Each line from the one containing "Airport prijsvergelijking" to the end of the listing below should be repeated exactly, with no other line included.

**Data excerpts:**
━━━━━━━━
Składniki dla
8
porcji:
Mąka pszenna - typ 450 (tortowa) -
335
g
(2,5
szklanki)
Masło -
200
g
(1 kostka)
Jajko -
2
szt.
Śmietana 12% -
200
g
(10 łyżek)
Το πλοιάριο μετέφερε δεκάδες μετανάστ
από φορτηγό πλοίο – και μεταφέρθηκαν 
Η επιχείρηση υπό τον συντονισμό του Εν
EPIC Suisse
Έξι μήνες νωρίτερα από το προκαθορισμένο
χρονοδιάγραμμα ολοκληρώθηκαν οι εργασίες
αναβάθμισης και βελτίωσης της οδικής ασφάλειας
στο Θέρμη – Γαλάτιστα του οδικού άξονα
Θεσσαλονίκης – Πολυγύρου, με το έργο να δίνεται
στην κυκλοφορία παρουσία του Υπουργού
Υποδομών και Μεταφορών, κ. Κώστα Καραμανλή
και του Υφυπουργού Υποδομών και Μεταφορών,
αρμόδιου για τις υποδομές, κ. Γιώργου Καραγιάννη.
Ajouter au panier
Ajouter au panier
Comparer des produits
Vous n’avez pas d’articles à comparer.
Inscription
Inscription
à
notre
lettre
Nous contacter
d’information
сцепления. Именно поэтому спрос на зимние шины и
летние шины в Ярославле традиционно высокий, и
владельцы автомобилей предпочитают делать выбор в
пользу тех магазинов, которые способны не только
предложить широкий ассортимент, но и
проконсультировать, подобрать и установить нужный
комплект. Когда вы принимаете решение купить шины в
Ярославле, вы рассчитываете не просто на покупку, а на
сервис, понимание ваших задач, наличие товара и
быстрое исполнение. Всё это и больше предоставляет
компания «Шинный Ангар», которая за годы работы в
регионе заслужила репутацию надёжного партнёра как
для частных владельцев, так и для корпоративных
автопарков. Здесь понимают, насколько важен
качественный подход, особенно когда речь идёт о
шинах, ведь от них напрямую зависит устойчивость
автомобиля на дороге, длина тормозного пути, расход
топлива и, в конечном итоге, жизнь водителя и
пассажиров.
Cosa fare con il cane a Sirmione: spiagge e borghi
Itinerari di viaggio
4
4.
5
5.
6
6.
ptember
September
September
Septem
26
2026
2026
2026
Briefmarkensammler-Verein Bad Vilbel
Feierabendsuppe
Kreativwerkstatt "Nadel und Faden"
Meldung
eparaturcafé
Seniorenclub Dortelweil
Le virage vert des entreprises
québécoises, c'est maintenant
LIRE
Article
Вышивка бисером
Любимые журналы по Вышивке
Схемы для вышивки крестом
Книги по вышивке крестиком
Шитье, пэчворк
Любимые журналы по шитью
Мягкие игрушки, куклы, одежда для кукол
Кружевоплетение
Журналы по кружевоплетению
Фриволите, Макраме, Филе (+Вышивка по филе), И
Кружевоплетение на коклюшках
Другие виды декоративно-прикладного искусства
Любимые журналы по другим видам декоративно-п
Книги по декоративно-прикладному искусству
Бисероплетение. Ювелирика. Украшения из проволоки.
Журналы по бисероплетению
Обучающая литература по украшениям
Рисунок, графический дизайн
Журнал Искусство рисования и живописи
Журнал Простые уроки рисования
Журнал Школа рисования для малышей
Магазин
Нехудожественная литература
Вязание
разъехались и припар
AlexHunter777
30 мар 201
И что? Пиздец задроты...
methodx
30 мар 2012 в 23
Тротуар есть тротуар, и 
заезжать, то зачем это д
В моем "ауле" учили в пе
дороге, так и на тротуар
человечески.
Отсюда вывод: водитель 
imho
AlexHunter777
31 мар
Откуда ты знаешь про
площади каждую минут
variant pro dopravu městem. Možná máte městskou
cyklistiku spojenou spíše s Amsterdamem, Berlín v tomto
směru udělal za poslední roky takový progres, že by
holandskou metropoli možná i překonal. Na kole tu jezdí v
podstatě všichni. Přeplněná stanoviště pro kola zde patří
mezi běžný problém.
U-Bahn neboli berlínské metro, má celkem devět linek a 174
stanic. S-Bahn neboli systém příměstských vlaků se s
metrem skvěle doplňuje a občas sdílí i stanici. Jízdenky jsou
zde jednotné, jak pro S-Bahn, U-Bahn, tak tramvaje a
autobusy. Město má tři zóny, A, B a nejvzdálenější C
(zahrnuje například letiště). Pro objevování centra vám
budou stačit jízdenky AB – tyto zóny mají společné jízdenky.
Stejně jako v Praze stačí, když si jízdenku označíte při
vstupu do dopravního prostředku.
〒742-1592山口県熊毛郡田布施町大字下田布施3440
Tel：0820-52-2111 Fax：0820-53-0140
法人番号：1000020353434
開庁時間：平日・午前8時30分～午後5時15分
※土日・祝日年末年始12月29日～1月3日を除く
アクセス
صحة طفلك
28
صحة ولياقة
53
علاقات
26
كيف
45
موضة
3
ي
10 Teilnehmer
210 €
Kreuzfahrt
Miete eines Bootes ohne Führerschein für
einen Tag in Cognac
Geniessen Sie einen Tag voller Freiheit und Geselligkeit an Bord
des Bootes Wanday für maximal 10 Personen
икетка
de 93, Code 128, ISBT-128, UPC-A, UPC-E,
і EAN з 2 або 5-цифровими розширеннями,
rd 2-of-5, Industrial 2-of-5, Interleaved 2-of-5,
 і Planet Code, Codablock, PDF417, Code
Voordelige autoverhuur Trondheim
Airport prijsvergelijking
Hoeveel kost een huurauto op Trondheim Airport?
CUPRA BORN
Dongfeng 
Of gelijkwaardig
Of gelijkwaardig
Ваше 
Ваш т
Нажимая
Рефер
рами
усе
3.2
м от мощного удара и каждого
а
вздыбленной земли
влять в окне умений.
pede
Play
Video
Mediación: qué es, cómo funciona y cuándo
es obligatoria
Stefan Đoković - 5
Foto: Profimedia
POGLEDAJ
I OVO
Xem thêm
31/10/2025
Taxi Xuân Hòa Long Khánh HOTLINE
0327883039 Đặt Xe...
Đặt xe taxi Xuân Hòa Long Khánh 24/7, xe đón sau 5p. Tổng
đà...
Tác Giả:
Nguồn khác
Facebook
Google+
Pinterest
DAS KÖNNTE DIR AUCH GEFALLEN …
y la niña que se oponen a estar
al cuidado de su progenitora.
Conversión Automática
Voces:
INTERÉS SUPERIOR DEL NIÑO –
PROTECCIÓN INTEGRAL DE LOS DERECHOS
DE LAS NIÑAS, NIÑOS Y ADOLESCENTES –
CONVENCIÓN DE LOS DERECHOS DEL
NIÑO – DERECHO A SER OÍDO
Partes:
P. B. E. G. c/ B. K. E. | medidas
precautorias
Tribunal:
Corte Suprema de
━━━━━━━━
**Result for this task:**
Airport prijsvergelijking
Hoeveel kost een huurauto op Trondheim Airport?
CUPRA BORN
Dongfeng 
Of gelijkwaardig
Of gelijkwaardig
Ваше 
Ваш т
Нажимая
Рефер
рами
усе
3.2
м от мощного удара и каждого
а
вздыбленной земли
влять в окне умений.
pede
Play
Video
Mediación: qué es, cómo funciona y cuándo
es obligatoria
Stefan Đoković - 5
Foto: Profimedia
POGLEDAJ
I OVO
Xem thêm
31/10/2025
Taxi Xuân Hòa Long Khánh HOTLINE
0327883039 Đặt Xe...
Đặt xe taxi Xuân Hòa Long Khánh 24/7, xe đón sau 5p. Tổng
đà...
Tác Giả:
Nguồn khác
Facebook
Google+
Pinterest
DAS KÖNNTE DIR AUCH GEFALLEN …
y la niña que se oponen a estar
al cuidado de su progenitora.
Conversión Automática
Voces:
INTERÉS SUPERIOR DEL NIÑO –
PROTECCIÓN INTEGRAL DE LOS DERECHOS
DE LAS NIÑAS, NIÑOS Y ADOLESCENTES –
CONVENCIÓN DE LOS DERECHOS DEL
NIÑO – DERECHO A SER OÍDO
Partes:
P. B. E. G. c/ B. K. E. | medidas
precautorias
Tribunal:
Corte Suprema de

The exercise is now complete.